Rosellini and Champollion agreed to publish the result of their researches in Egypt jointly, dividing the vast amount of material between them. However, the project never materialised: on 4 March 1832, Champollion died, leaving Rosellini, his sole successor and spiritual heir, with the entire burden of the work. Despite his profound grief over Champollion's death and the overwhelming responsibility, Rosellini completed the work within twelve years. Between 1832 and 1843 he exposed the results of the expedition in his most famous work, I Monumenti dell'Egitto e della Nubia, composed of three parts and nine volumes for a total of 3,300 text pages and 395 illustrated plates.
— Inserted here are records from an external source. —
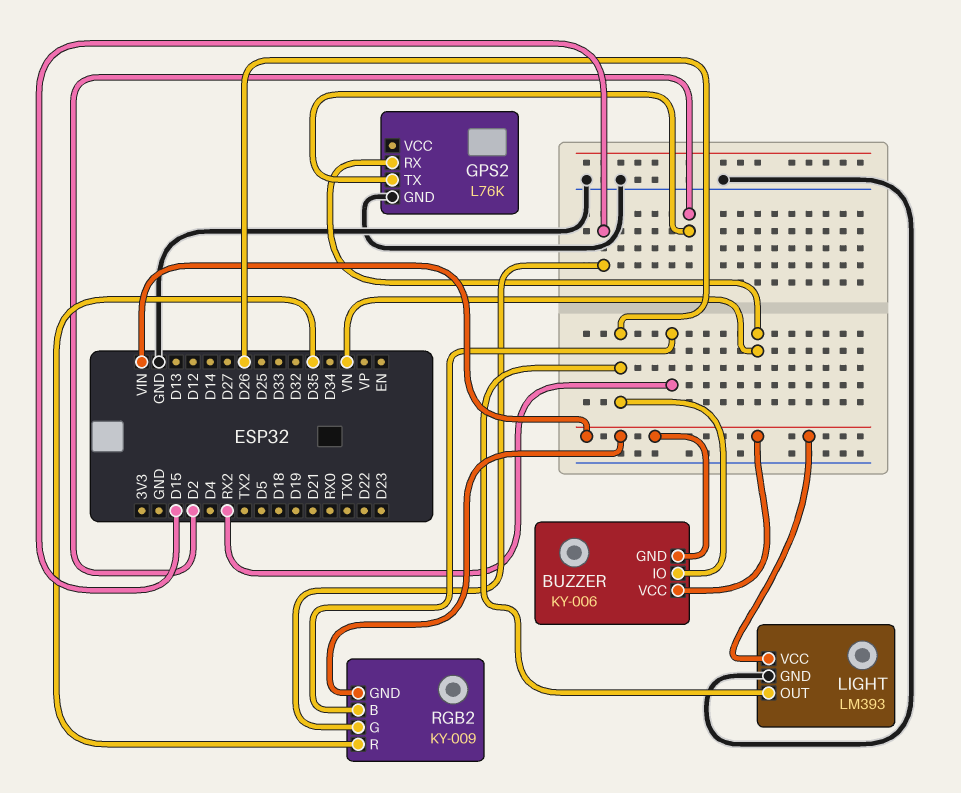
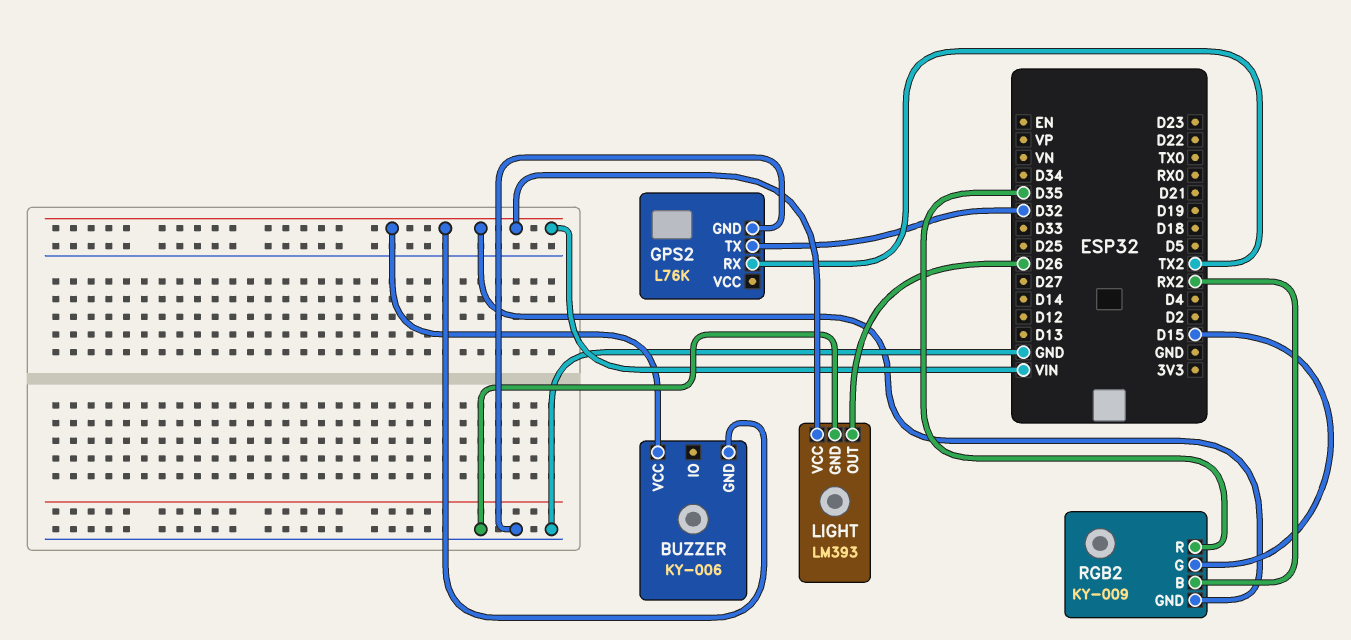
BUZZER pin IO: D26 -> none
GPS2 pin RX: VN -> TX2
GPS2 pin TX: D2 -> D32

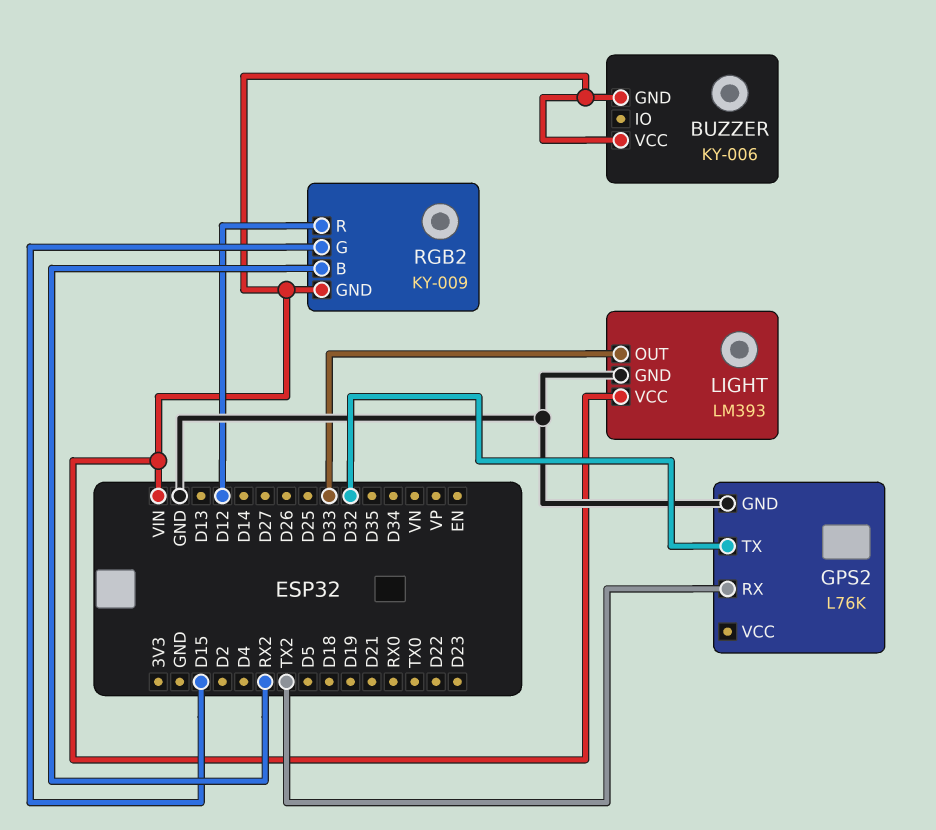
LIGHT pin OUT: D26 -> D33
RGB2 pin R: D35 -> D12

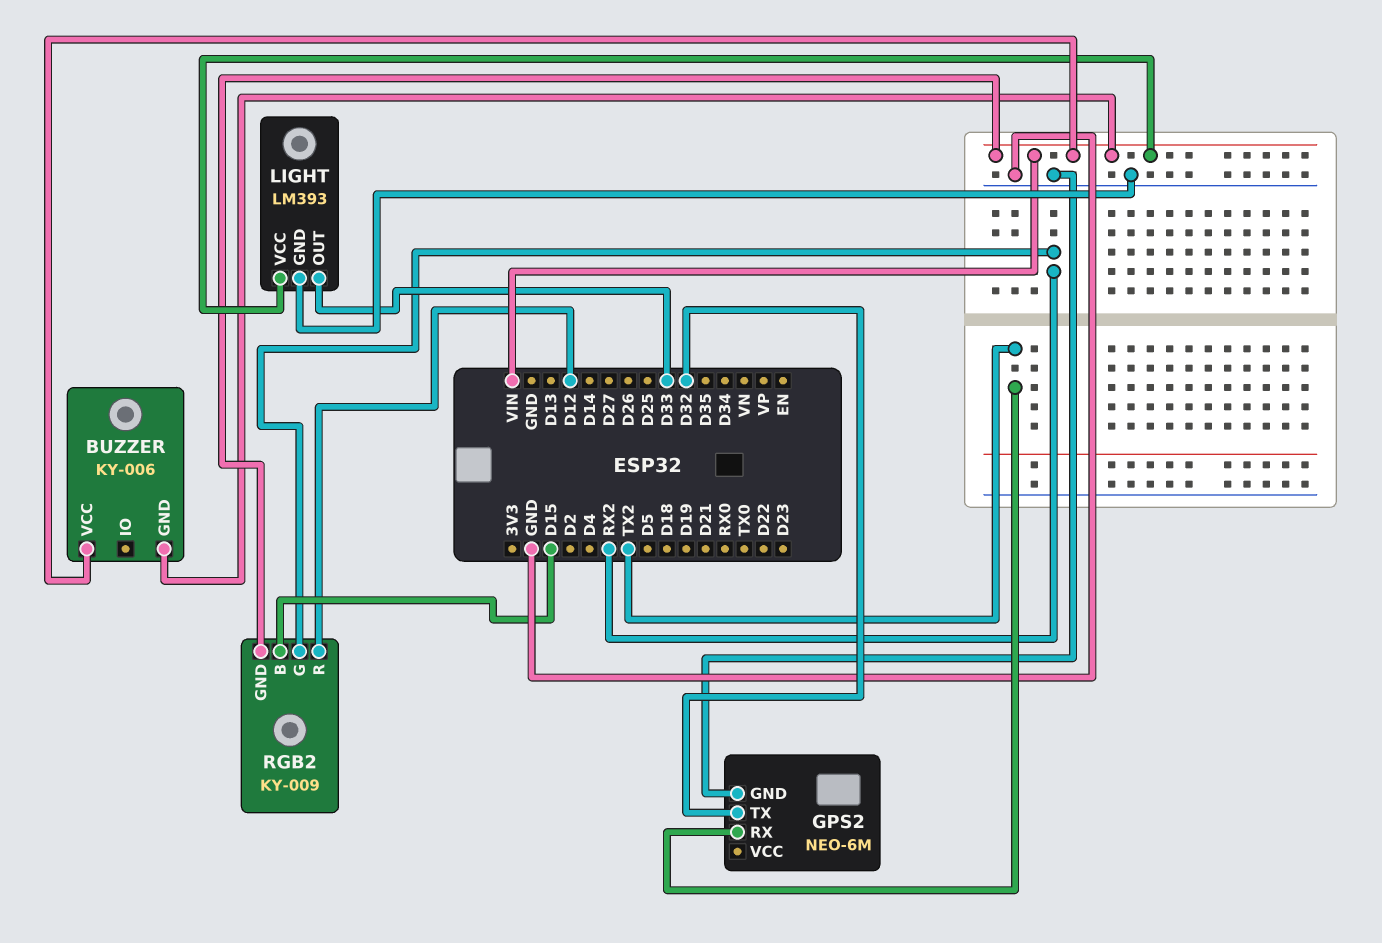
GPS2: L76K -> NEO-6M
RGB2 pin B: RX2 -> D15
RGB2 pin G: D15 -> RX2

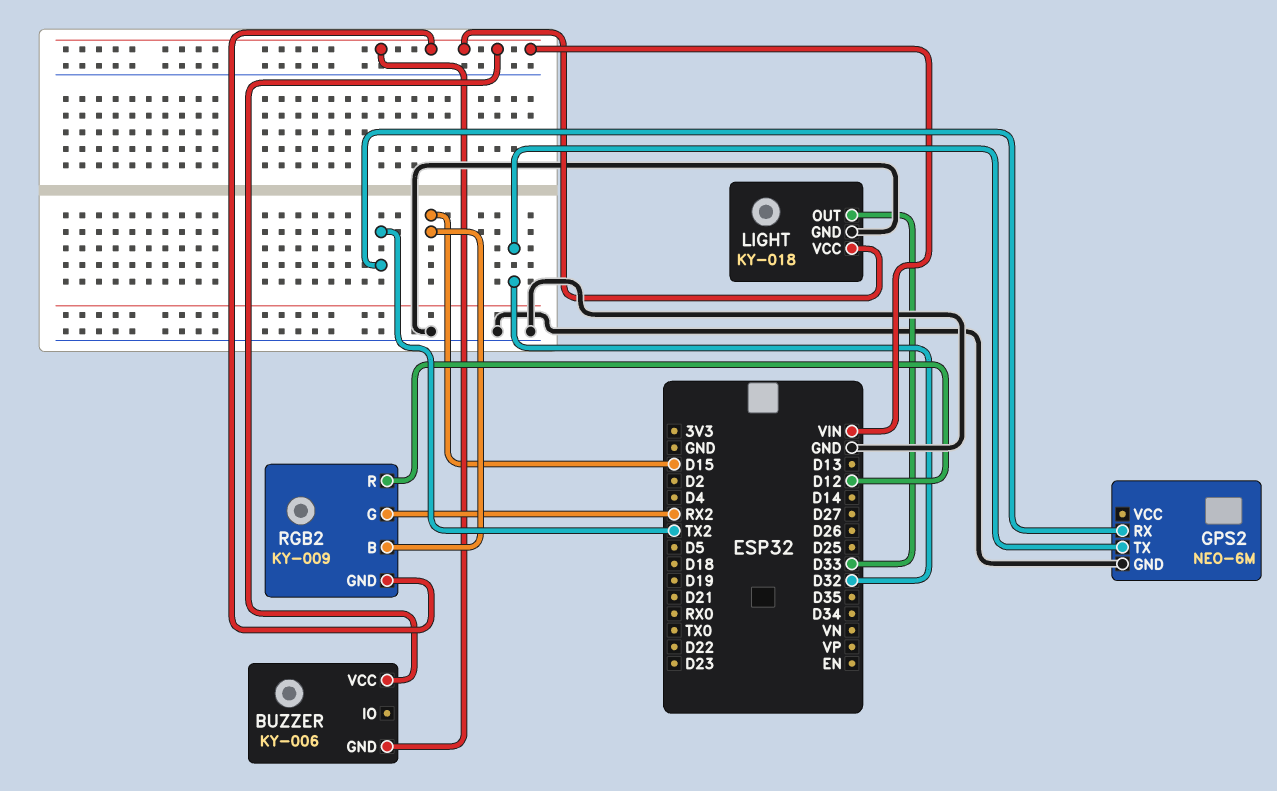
LIGHT: LM393 -> KY-018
The arduous and expensive work was hindered not only by the hostility of numerous colleagues and scholars, including the relentless hostility of the decipherer's older brother, Jacques-Joseph Champollion, but also by various issues. The government had only lent Rosellini the estimated sum, and unforeseen financial difficulties exacerbated the situation. Over time, the Grand Duke himself seemed to gradually become indifferent and distant, perhaps due to the delays in publication. Since 1836, Rosellini's health started to decline possibly due to malaria, which ultimately led to his death on 4 June 1843 in Pisa. He was buried in the Camposanto Monumentale. All his papers were donated to the library of the University of Pisa, while the last volume of the Monumenti was published posthumously in 1844. Three years after his death, his widow married his brother Ferdinando Pio, a mathematician, who adopted their three sons.

== Assessment ==
Rosellini's work was recognised by his contemporaries as a milestone in the nascent field of Egyptology. The renowned German Egyptologist, Karl Richard Lepsius, who had studied under Rosellini in Pisa, wrote in his renowned 'Lettre à M. le Professeur H. Rosellini', published in his 1837 work on the Hieroglyphic Alphabet, that Champollion's Grammaire Égyptienne would "forever be the foundational text of Egyptian philology, just as the Description des Monuments de l'Égypte et de la Nubie would be for Egyptian archaeology, understood in the broadest sense of the term".

==Selected works==
- 1826. Di un bassorilievo egiziano della imp. e r. Galleria di Firenze
- 1830. Breve notizia degli oggetti di antichità egiziane riportate dalla Spedizione letteraria toscana in Egitto e nella Nubia, eseguita negli anni 1828-29 ed esposti al pubblico nell'Accademia delle arti e mestieri in S. Caterina
- 1832-44. I Monumenti dell'Egitto e della Nubia, disegnati dalla spedizione scientifico-letteraria Toscana in Egitto: distribuiti in ordine di materie, interpretati ed illustrati
  - 1832. Parte I. Monumenti storici, tomo I
  - 1833. Parte I. Monumenti storici, tomo II
  - 1834. Parte II. Monumenti civili, tomo I
  - 1834. Parte II. Monumenti civili, tomo II
  - 1836. Parte II. Monumenti civili, tomo III
  - 1838. Parte I. Monumenti storici, tomo III, parte I
  - 1839. Parte I. Monumenti storici, tomo III, parte II
  - 1839. Parte I. Monumenti storici, tomo IV
  - 1841. Parte I. Monumenti storici, tomo V
  - 1844 (posthumous). Parte III. Monumenti di culto, tomo unico
- 1837. Elementa Linguae Aegyptiacae, vulgo Copticae (ed. by L.M. Ungarelli).